# Description of the task
Could you copy the data that follows exactly as written, but drop the pictures?

# Available data

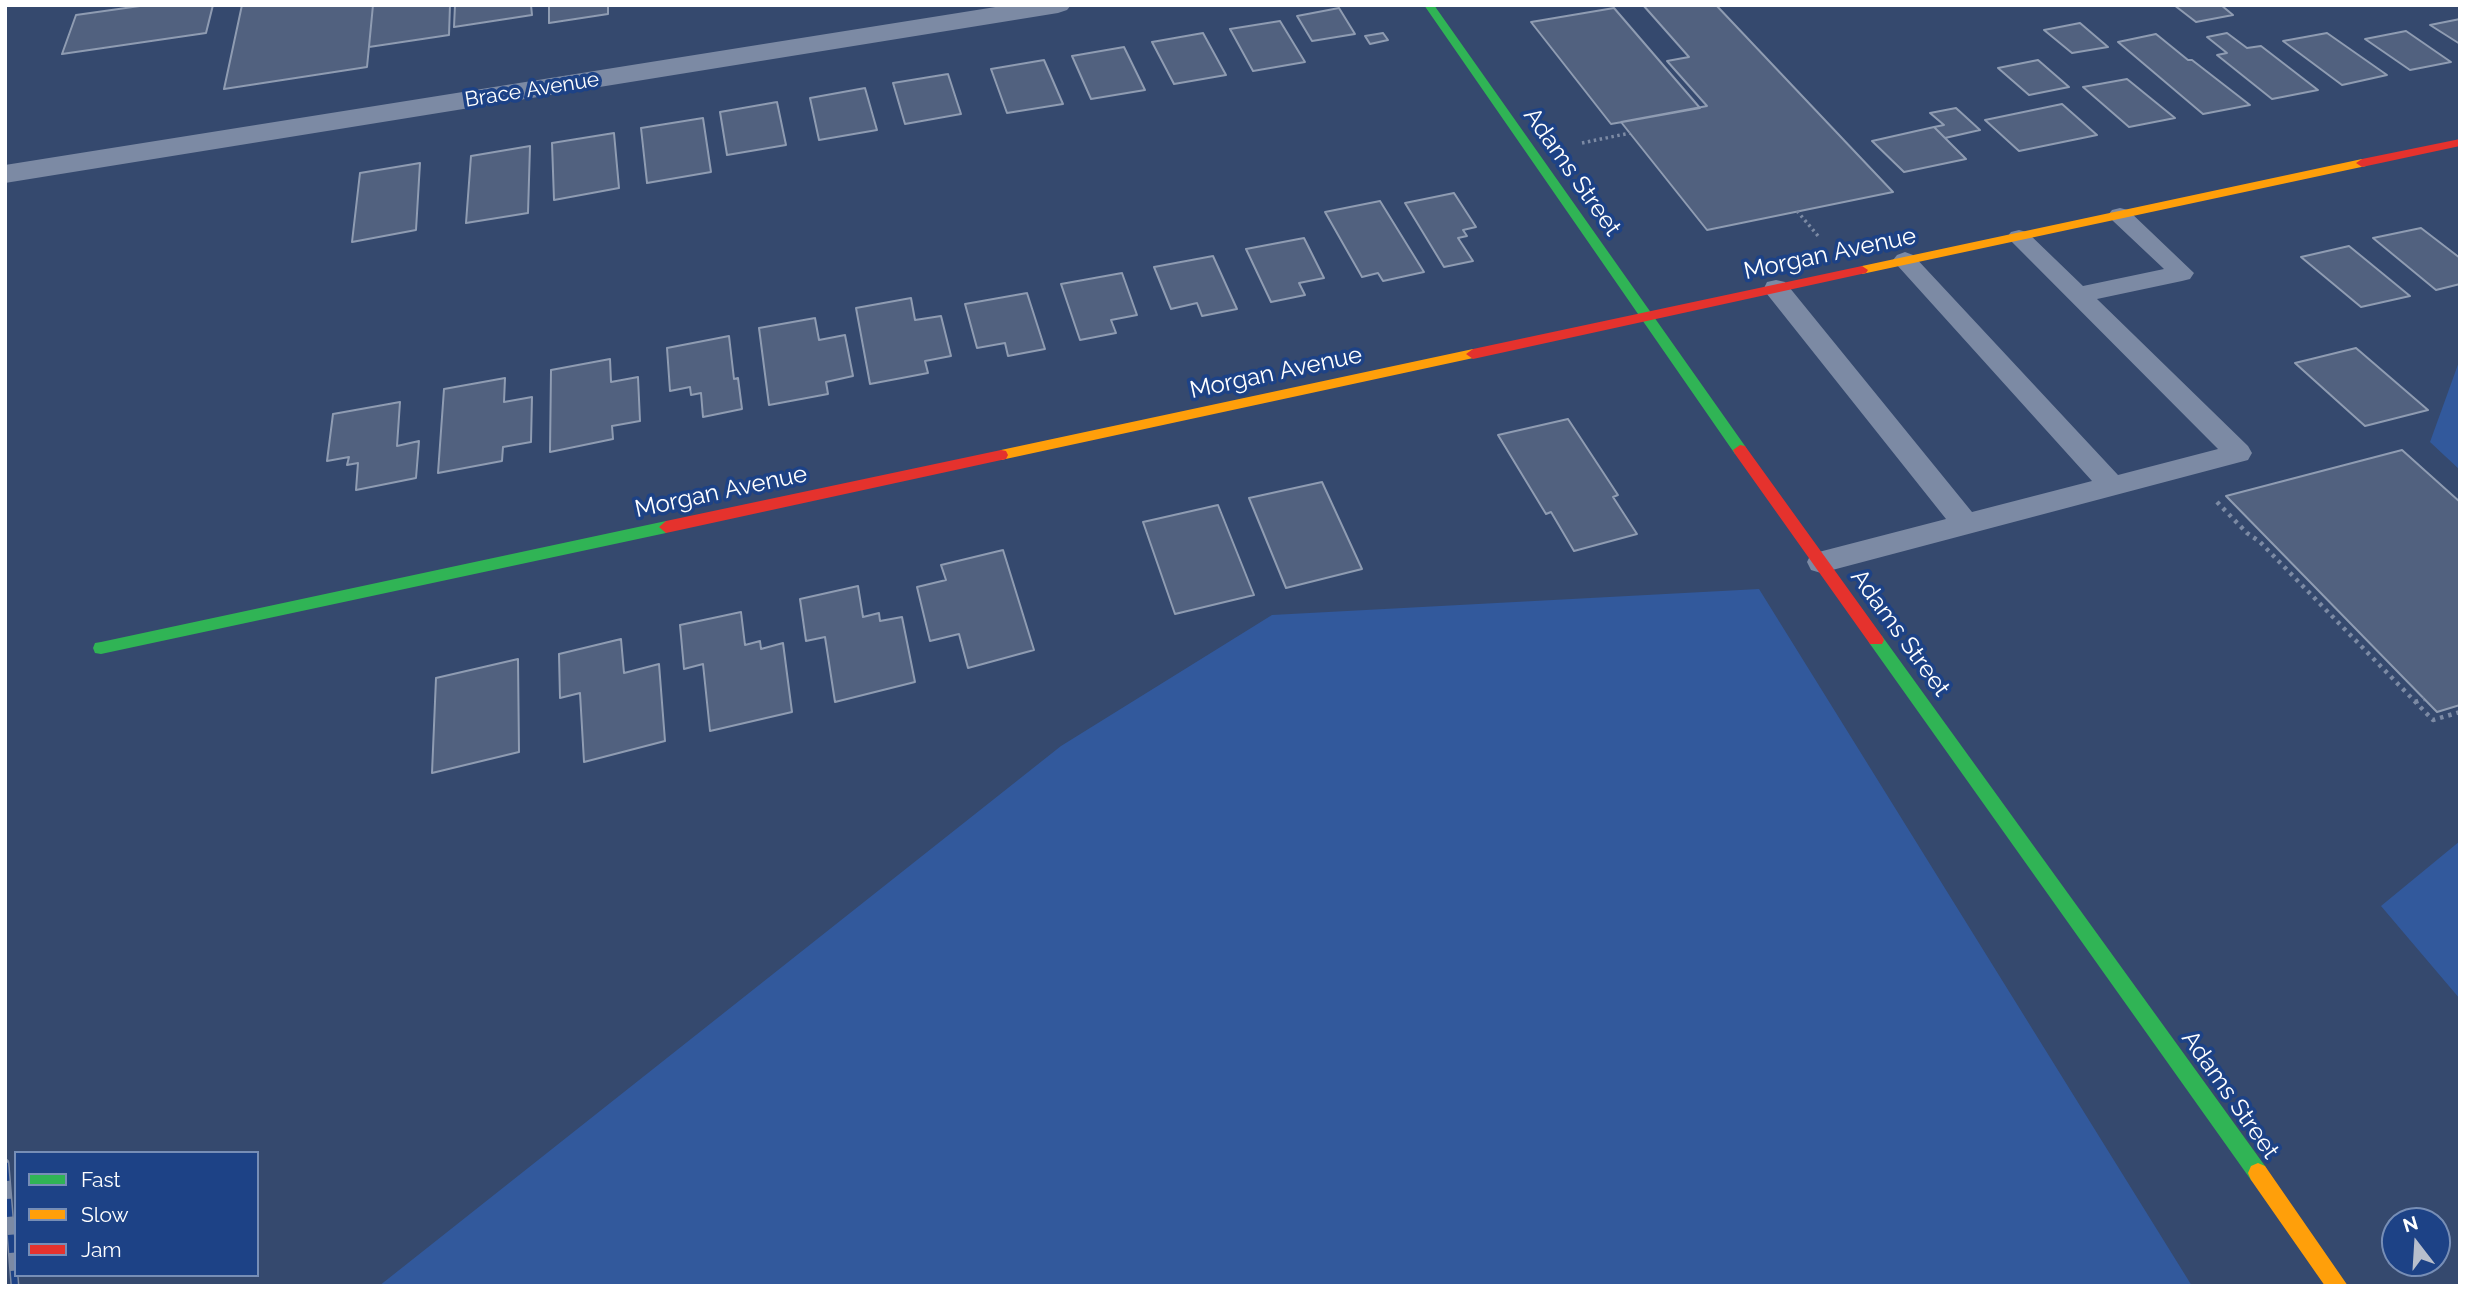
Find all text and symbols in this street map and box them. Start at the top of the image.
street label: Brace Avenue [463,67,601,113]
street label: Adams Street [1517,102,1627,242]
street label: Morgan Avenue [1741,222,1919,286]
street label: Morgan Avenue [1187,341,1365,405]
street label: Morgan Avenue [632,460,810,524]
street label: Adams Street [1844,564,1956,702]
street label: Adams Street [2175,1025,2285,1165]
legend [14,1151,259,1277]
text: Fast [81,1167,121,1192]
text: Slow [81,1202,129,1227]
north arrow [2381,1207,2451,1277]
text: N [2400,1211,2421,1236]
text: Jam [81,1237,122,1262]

# Exercise output
Find all text and symbols in this street map and box them. Start at the top of the image.
street label: Brace Avenue [463,67,601,113]
street label: Adams Street [1517,102,1627,242]
street label: Morgan Avenue [1741,222,1919,286]
street label: Morgan Avenue [1187,341,1365,405]
street label: Morgan Avenue [632,460,810,524]
street label: Adams Street [1844,564,1956,702]
street label: Adams Street [2175,1025,2285,1165]
legend [14,1151,259,1277]
text: Fast [81,1167,121,1192]
text: Slow [81,1202,129,1227]
north arrow [2381,1207,2451,1277]
text: N [2400,1211,2421,1236]
text: Jam [81,1237,122,1262]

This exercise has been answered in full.